Something happened over on stage right though. Guitarist and band producer, Eran Westwood, he of the quiet charm, somewhat broody stage persona and intense aura seemed more relaxed, contented, like grey clouds had lifted allowing the sun to shine down on that side of the stage. He was more animated. This was a whole new Westwood for me. This version appeared to be dipping his toe in the deity waters to see how it felt. Apparently, it felt good as it carried over to their next show where he outright and unapologetically channeled his inner guitar god and looked to be having a damn good time doing so.

Like Westwood, Love too seems more relaxed. Somewhere along the line, between that first show I experienced and one seven months later, Love has come into his own. While he never really seemed to lack confidence, he now seems to have found his comfort zone. It was at this show that I could see Love’s rock star wings start to flutter. If he were a rooster, I’d say the cock has found his strut. Just like the guitar god, the rock star carried over to their next show too. This version of Love took command of the stage, comfortable in his rock star skin and letting his wings flutter proudly.

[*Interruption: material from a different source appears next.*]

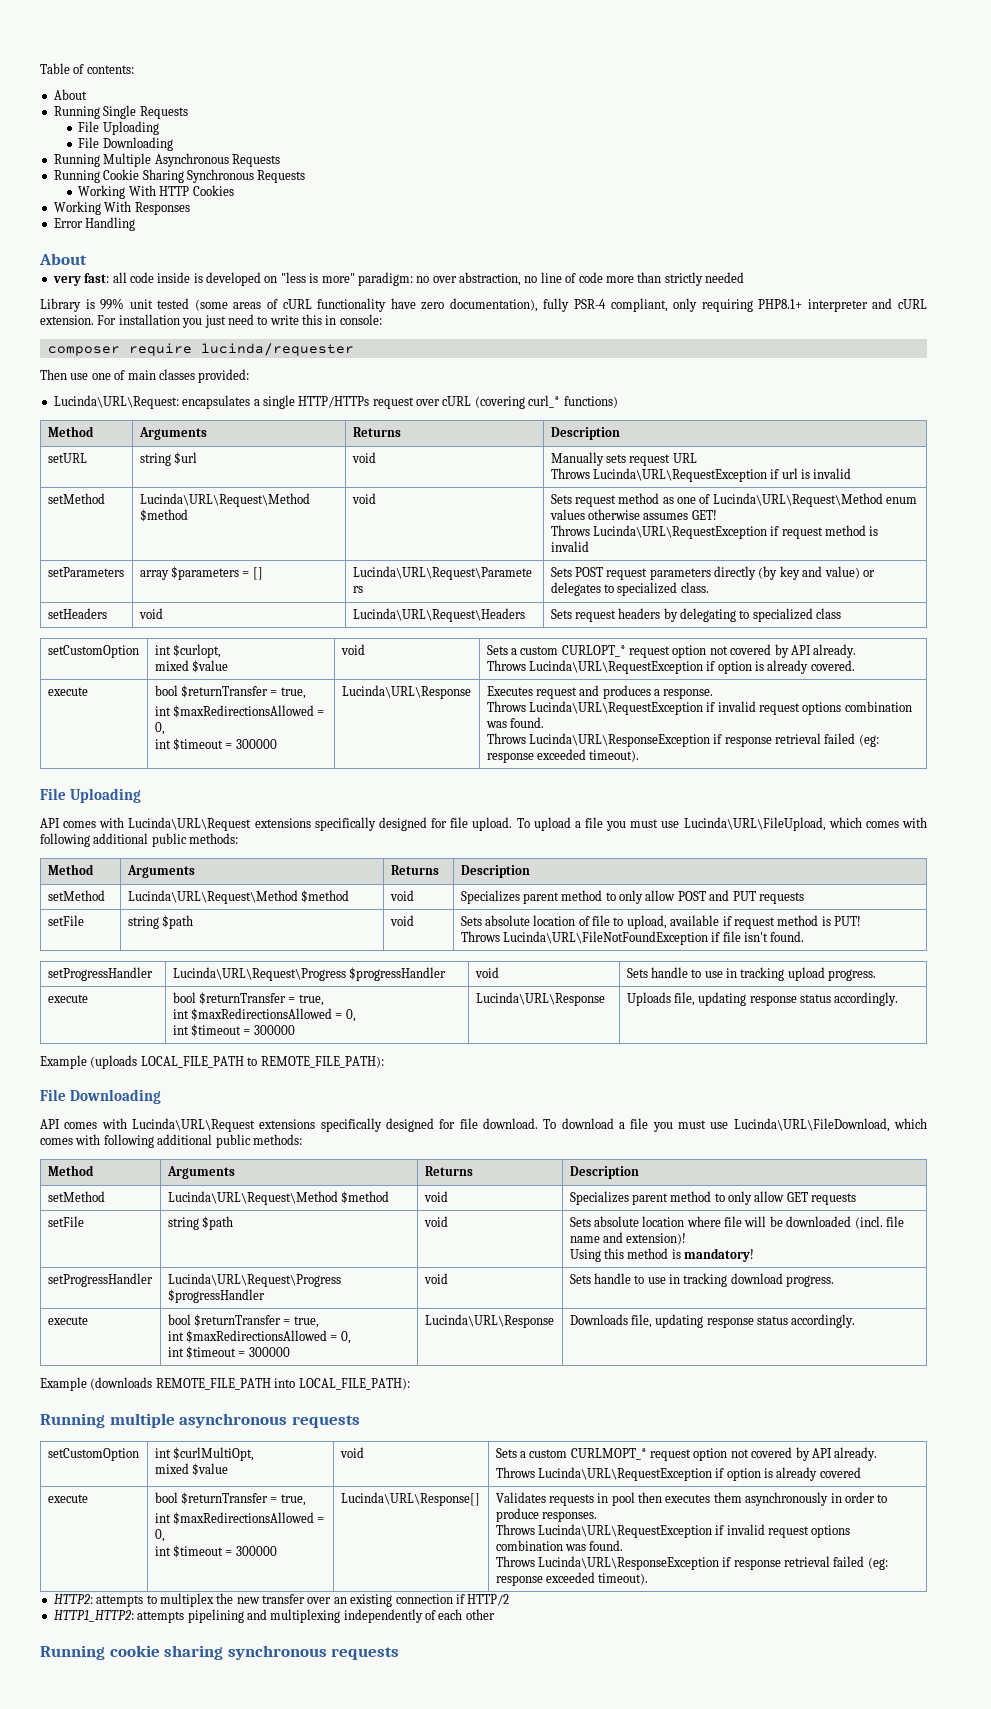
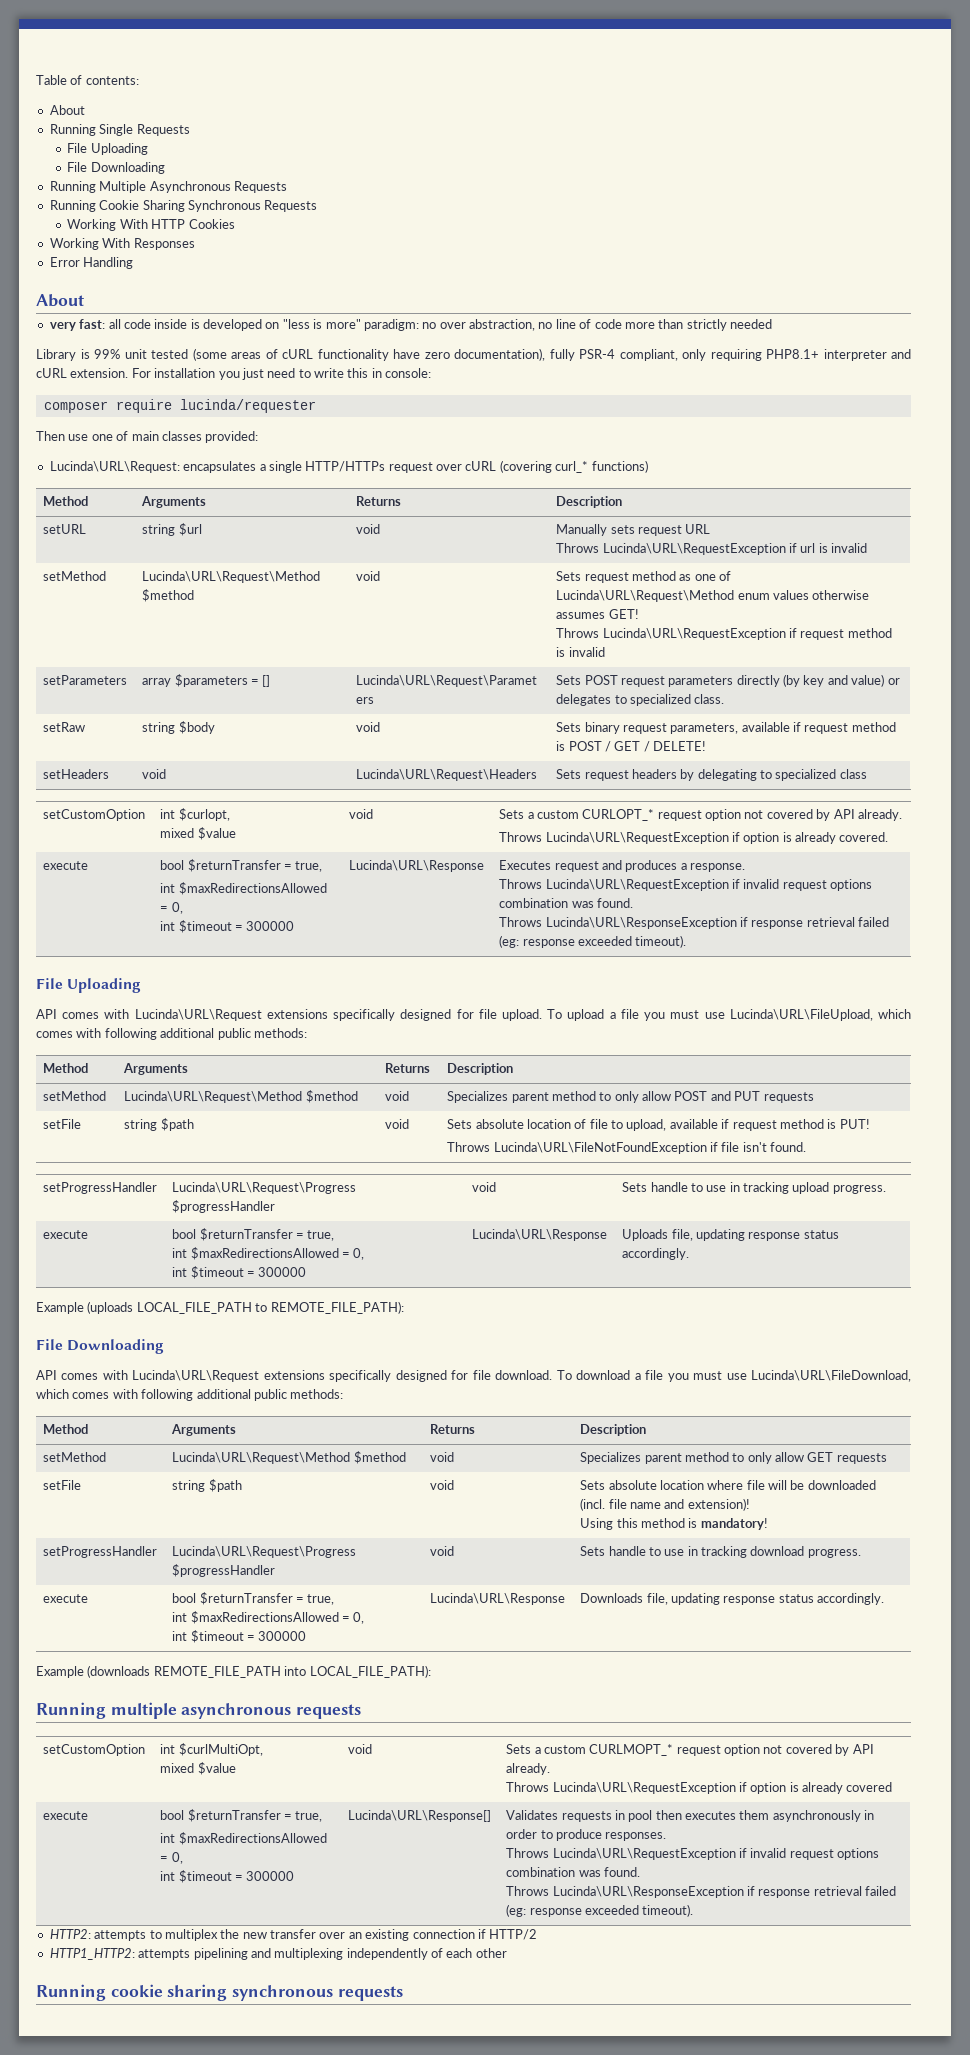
(709, 587) none -> [43,722,86,732] [142,721,215,734] [356,722,381,732] [556,722,896,734] [556,741,706,752] // setRaw | string $body | void | Sets binary request parameters, available if request method is POST / GET / DELETE!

Now some eight months after my first show, June rolled around and I took in another Hot Seconds show. There has been one thing that has remained unwavering and flawlessly consistent. That one thing, one person, is the quiet guy in the background, bassist Bob Toria. Toria seems to be a sort of rhythmic glue content in the background providing, along with Hudgins, a solid foundation for everything else to spring from.

Hot Seconds has jelled. This band has shown that even on an off night, they’re a more than capable band. I hope the stars align and light the way to great success for these guys. They have reached that place where they look and sound comfortable and fearless. They appear to be enjoying themselves as much, if not more, than when I first saw them.

The creative juices seem to be flowing strong for Hot Seconds. The new songs they’ve rolled out seem heavier, more rhythmic. My expectations are high for a new recorded effort. It has been interesting watching their journey from then to now. I am still married to the notion they are a band to watch. I look forward to more shows and seeing where the path they’re on leads.